>> START QUOTED TEXT
So you are saying the KoD (Kiss of Death) as it is specified now is broken by design?
I see two possibilities:
1) Drop the concept for NTPv5
2) Improve the concept for NTPv5
Basically I think KoD is a good idea to inform the client about an issue the server sees, be it technical or political (policy).

Kind Regards,
Ulrich Windl

-----Original Message-----
From: ntp <ntp-bounces@ietf.org> On Behalf Of Miroslav Lichvar
Sent: Thursday, November 2, 2023 10:11 AM
To: David Venhoek <david@venhoek.nl>
Cc: NTP WG <ntp@ietf.org>
Subject: [EXT] Re: [Ntp] NTPv5 KISS code support

On Wed, Nov 01, 2023 at 03:37:44PM +0100, David Venhoek wrote:
> Hi All,
> 
> I have made a pull request with suggested wording for including kiss
> code support in ntpv5. The PR can be found
> athttps://github.com/mlichvar/draft-ntp-ntpv5/pull/9, the suggested
> patch is also included below for completeness. Please do share any
> feedback regarding the chosen design, this looked good to me but there
> may be better approaches.

This looks similar to the description of DENY, RSTR, RATE codes in RFC
5905.

One problem is that it's a security issue, a denial of service for the
client. A single spoofed response shouldn't be able to completely break
synchronization with a server. There needs to be some maximum poll
value specificied for RATE and some interval specified for RSTR and
DENY. With that, I would ask how is it better than what we already
have with the suggested poll interval returned in a normal server
response.

The other issue is the most buggy clients that would need this
handling are least likely to implement it, at least that's what
we have seen with (S)NTPv4 implementations. With the most severe bugs
that lead to flooding of servers (e.g. in systemd-timesyncd and
Fortigate firewalls for example), handling of these codes wouldn't
make a difference anyway. By the time the client receives a response
from the server, it has already sent another request, so it couldn't
accept it as valid even if it had this functionality implemented.
>> END QUOTED TEXT
### WRITTEN REQUEST 1
According to the email, which RFC describes the DENY, RSTR, and RATE codes?
### WRITTEN REQUEST 2
Transcribe the part of the email between "So you are saying" and "or political (policy).", inclusive.
The data that comes next has no connection to the email.
>> START DATA EXCERPT
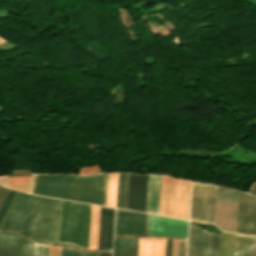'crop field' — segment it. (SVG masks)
>> END DATA EXCERPT
### FULL OUTPUT 1
RFC 5905

### FULL OUTPUT 2
So you are saying the KoD (Kiss of Death) as it is specified now is broken by design?
I see two possibilities:
1) Drop the concept for NTPv5
2) Improve the concept for NTPv5
Basically I think KoD is a good idea to inform the client about an issue the server sees, be it technical or political (policy).